Let Old Wrinkles Come

Mirth and laughter abound in the plays of William Shakespeare, although his comedies have proved trickier to reinvent than his tragedies. That said, The Comedy of Errors is forever appearing in new guises in Bollywood. Manu Sen's Bhranti Bilas (1963) set the ball rolling and it was followed by Habib Faisal's Do Dooni Char (1968) and Gular's Angoor (1982), which has been rejigged in Punjabi for Smeep Kang's Double Di Trouble (2014) and in Hindi for Rohit Shetty's Cirkus (2022).

Tinkering with the formula, David Dhawan added elements from Michael Bay's Bad Boys (1995) to the Bard's romp to produce Bade Miyan Chote Miyan (1998). But it was back to basics for N. S. Shankar's Ulta Palta (1997), a Kannada-language variation that was remade by Relangi Narasimha in Telegu as Ulta Palta (1998) and by Ashok Kashyap in Tamil as Ambuttu Imbuttu Embuttu (2005). Not to be outdone, Kenny Basumatary came up with an Assamese angle in Local Kung Fu 2 (2017).

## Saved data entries
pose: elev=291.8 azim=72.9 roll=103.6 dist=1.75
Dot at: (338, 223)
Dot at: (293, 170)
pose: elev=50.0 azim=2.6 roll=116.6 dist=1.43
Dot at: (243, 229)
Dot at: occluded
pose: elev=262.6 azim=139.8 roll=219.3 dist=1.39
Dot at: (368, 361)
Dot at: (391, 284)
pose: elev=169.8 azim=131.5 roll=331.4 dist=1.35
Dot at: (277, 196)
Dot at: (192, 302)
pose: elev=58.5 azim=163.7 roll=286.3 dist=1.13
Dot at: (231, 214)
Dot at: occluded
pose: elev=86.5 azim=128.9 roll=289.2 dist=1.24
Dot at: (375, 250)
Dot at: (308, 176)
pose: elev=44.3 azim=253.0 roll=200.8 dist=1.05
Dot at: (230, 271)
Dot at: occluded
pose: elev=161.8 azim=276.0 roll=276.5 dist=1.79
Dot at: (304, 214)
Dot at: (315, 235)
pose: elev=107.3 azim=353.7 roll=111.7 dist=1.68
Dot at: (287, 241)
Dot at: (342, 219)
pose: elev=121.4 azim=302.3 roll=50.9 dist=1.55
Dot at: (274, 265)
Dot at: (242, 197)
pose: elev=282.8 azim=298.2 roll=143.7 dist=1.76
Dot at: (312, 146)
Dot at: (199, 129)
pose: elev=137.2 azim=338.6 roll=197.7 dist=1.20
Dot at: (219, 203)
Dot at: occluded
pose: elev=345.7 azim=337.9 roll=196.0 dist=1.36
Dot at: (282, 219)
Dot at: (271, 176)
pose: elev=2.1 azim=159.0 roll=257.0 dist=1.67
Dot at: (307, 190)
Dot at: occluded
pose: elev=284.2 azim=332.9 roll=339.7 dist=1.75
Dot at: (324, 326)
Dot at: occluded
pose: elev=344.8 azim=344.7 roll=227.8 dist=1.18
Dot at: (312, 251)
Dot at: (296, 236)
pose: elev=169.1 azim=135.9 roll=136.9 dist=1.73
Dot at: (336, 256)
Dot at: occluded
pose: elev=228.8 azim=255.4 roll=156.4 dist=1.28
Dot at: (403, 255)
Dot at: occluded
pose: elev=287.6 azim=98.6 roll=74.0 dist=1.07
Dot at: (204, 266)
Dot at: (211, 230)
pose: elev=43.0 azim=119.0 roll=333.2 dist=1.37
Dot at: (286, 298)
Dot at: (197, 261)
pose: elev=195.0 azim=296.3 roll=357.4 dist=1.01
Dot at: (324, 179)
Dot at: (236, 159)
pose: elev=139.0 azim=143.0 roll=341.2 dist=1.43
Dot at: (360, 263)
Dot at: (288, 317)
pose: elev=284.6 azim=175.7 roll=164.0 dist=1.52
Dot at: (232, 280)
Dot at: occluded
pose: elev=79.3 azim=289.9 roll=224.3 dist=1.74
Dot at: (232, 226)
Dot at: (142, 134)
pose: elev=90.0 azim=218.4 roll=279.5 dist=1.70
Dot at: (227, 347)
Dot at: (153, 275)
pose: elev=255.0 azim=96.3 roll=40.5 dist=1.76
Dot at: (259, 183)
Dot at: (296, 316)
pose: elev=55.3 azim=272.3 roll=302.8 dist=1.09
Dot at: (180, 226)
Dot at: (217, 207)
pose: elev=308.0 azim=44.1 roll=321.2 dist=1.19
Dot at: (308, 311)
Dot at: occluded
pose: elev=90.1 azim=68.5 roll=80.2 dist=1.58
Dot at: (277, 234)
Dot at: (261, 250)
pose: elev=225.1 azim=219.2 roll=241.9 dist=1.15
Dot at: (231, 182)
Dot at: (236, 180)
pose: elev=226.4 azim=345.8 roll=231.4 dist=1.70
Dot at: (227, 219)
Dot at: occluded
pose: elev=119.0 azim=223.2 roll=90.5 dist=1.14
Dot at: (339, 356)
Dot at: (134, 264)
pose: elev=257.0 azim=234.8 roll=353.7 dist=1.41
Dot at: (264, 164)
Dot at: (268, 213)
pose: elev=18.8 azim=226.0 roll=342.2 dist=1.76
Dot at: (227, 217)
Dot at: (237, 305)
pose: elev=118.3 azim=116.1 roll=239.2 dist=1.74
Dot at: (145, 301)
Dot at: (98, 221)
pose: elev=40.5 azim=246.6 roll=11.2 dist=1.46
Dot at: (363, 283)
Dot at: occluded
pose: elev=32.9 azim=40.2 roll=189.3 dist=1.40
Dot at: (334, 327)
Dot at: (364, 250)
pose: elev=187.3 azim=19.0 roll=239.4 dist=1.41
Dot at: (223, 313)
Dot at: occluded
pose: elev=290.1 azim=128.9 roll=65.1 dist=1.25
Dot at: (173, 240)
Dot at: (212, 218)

## SHORT EXERCISE A
List every language that the excerpt on Shakespeare in Indian cinema names for a film version or remake.
## SHORT EXERCISE B
According to the excerpt on Shakespeare in Indian cinema, which film did David Dhawan produce by adding elements from Bad Boys to the play?
The entries were drawn from a separate source.

## EXPECTED OUTPUT A
Punjabi, Hindi, Kannada, Telegu, Tamil, Assamese

## EXPECTED OUTPUT B
Bade Miyan Chote Miyan (1998)